SHORTEN: Well, they wouldn't be so stupid as to lie. If they haven't received a notice, then I wouldn't disbelieve them. But I have to say, when you read the commentary about these two gentlemen, as a person who believes that politics is a vocation and a privilege to serve others, I wouldn't want written about me on my political tombstone, what's been written about those two. The Commissioner did not find them convincing. I mean, you can read the comments yourself. You can people can form their own view. But if she said about you, Peter, what she said about them, you'd be embarrassed, you'd be humiliated. But maybe you and I are different people to these two. Maybe there is an element of shamelessness about some people that - I don't know. Maybe they just think the rules doesn't matter.
GLEESON: Now, the Royal Commission has also come to the conclusion that there is no practical way of setting up a compensation scheme for those who lost so much of their savings. Do you think these findings will provide them at least some sort of closure? And is there a possibility sort of in some sort of civil way that they can go down that path? Well.
SHORTEN: I hope it does help people. I realise that what people really want is that the law never been broken by their own government against them to begin with. It's not going to bring back Jarrad Madgwick or Rhys Cauzzo. It's not going to bring back the time, the pressure, the upset, the shame, because a lot of Australians don't like the allegation that they’re bad debts, you know, and that they've done something wrong. We can't turn back the clock. I wish we could. But I do think today, and I've spoken to some of the very people that I'm speaking to you about and I've kept in touch with them through the journey, today is a bit of a vindication. It does actually bring some degree of, sense of, you know, redemption or vindication, a sense that they were being gaslighted, that they weren't the problem. In terms of compensation going forward, the Commissioner says that because the harms are so sort of, separate categories, but she also raises a couple of legal issues about potential causes of action that people might have. So, I think we're just going to have to dissect what she says and see what signposts she's giving and what it all means.
GLEESON: Just quickly, Alan Tudge, Christian Porter, and Stuart Robert, they're no longer in parliament. Do you think former Prime Minister Scott Morrison should go?

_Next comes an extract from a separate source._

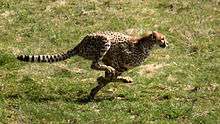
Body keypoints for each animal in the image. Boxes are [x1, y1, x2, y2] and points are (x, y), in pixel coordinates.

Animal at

SHORTEN: That's up to him. That's up to him. The Royal Commission will be very tough reading for those people. And others might be saying, fair enough. And I'd probably say fair enough too. But it's not what you'd want as your legacy, this Royal Commission, in terms of what it says about you. But I'm not going to tell Mr. Morrison what to do, but I can say that all the people who were the victims of this unlawful scheme are here. It shouldn't have taken four and a half years. It shouldn't have taken advocates and lawyers. It shouldn't have taken me to help work with Gordon Legal or. Not as a class action, shouldn't have actually taken a Royal Commission. But did you know, I'll leave you on this thought, nearly 20,000 people raised appeals against their debt matters to the government over the four and a half years. Over 4000 went to the cost and the effort and the trauma of taking the government to court. There were 700 times that Robodebt was raised in Parliament by Labor and the crossbench. There were tens of thousands of newspaper articles written about Robodebt and the problems with it. Really, how on earth is a government so shameless, with such a pathology of lawlessness, that they dream up a scheme which is illegal and then for four and a half years, pretend it's fine and not listen to other people for four and a half years. I get isolated incidents, but really there was a tsunami of complaint and trauma and pain.
GLEESON: Bill Shorten, we appreciate your time today.
SHORTEN: Thank you.
GLEESON: There he is, Government Services Minister Bill Shorten.